Orange-crowned Warbler

First memory is of leaving the hospital
where he was born; blue sky,
an arc of blanket and the nuns looking on
with their starched cornettes. Their hats
had wings and they’d fly. Who’d ever
believe someone who spends so long alone
with time to seek excitement in the ordinary,

which word describes the city he grew up in;
red brick and smoke, the number fifty
bus, with rain and morning prayer
at school. Our father . . . please obey instructions
and do not assume that God supports the same team
that your father does.
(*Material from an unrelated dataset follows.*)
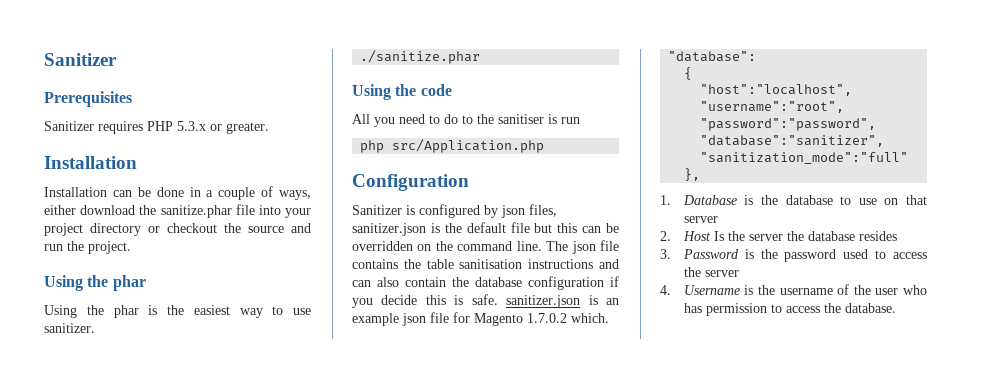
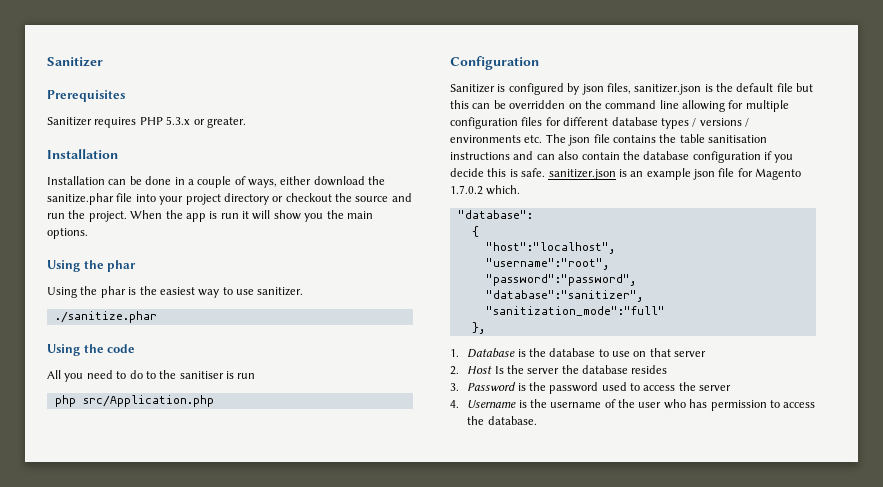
(131, 247) none -> [130,210,373,222] [47,228,88,239] When the app is run it will show you the main options.
[516,241,542,251] line. -> [659,100,789,112] [450,117,749,129] [450,135,543,143] line allowing for multiple configuration files for different database types / versions / environments etc.

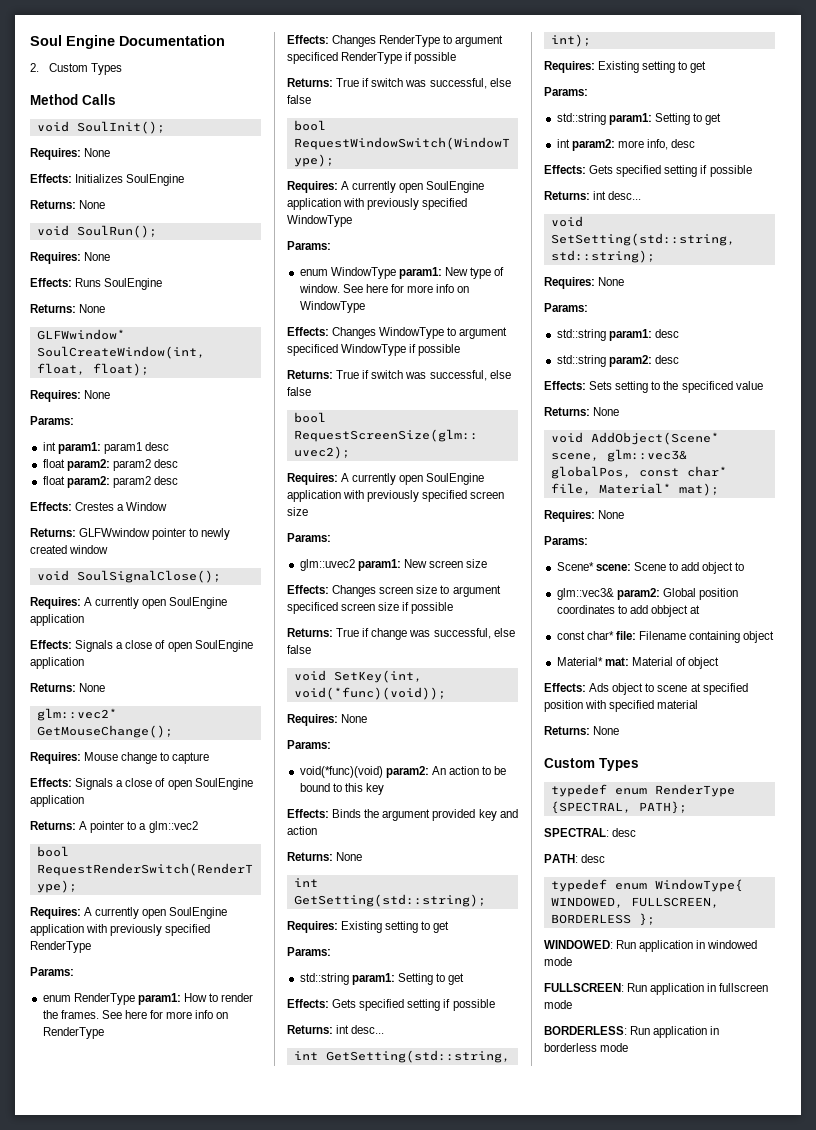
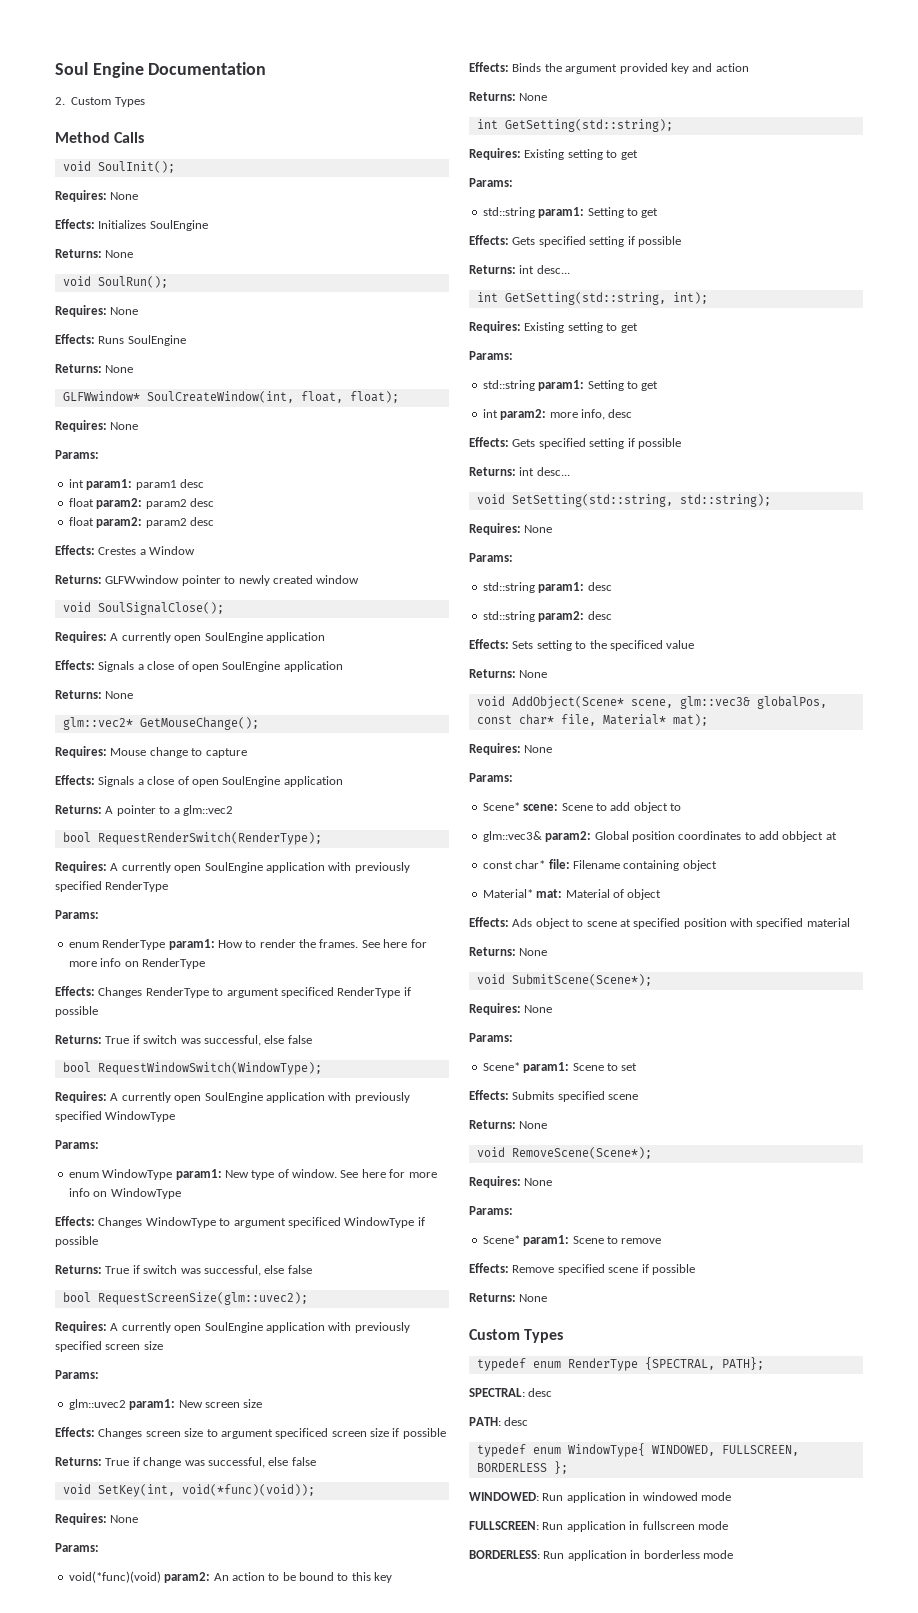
(620, 730) none -> [476,974,652,986] [469,1003,553,1015] [469,1033,513,1042] [482,1062,638,1073] [469,1090,639,1102] [469,1120,548,1129] [476,1147,652,1159] [469,1176,553,1188] [469,1206,513,1215] [482,1235,662,1246] [469,1263,695,1275] [469,1293,548,1302] // void SubmitScene(Scene*); // Requires: None // Params: // Scene* param1: Scene to set // Effects: Submits specified scene // Returns: None // void RemoveScene(Scene*); // Requires: None // Params: // Scene* param1: Scene to remove // Effects: Remove specified scene if possible // Returns: None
His parents

lived through the war but on opposite sides:
first lesson in patriotism.
Then there were trains, the night run
to baroque extravagance and a one-room
apartment with a view that history books
don’t mention. He was happy where he was
so foreign even his birth certificate gave
him the name of a stranger. The lesson:

family is not a word for trust. Education?
Not much, just the appetite
to see in other countries what God
and propaganda mean. Never looked for trouble
but it found him anyway. He still
had the quiet life he craved, and after all
redacted pages are accounted for

misfortune found him, took
a second bite but didn’t like
the taste. Doesn’t go far now, just into
the desert and home to backyard birds.
Look: an Orange crowned warbler.

 

David Chorlton lives in Phoenix and looks back on many trips once taken to various countries and around Arizona. He currently takes lessons in poetry (and painting) from a familiar patch in a nearby desert preserve. In brief, pay attention to the small things and use what is seen as a lens through which to focus on broader ideas.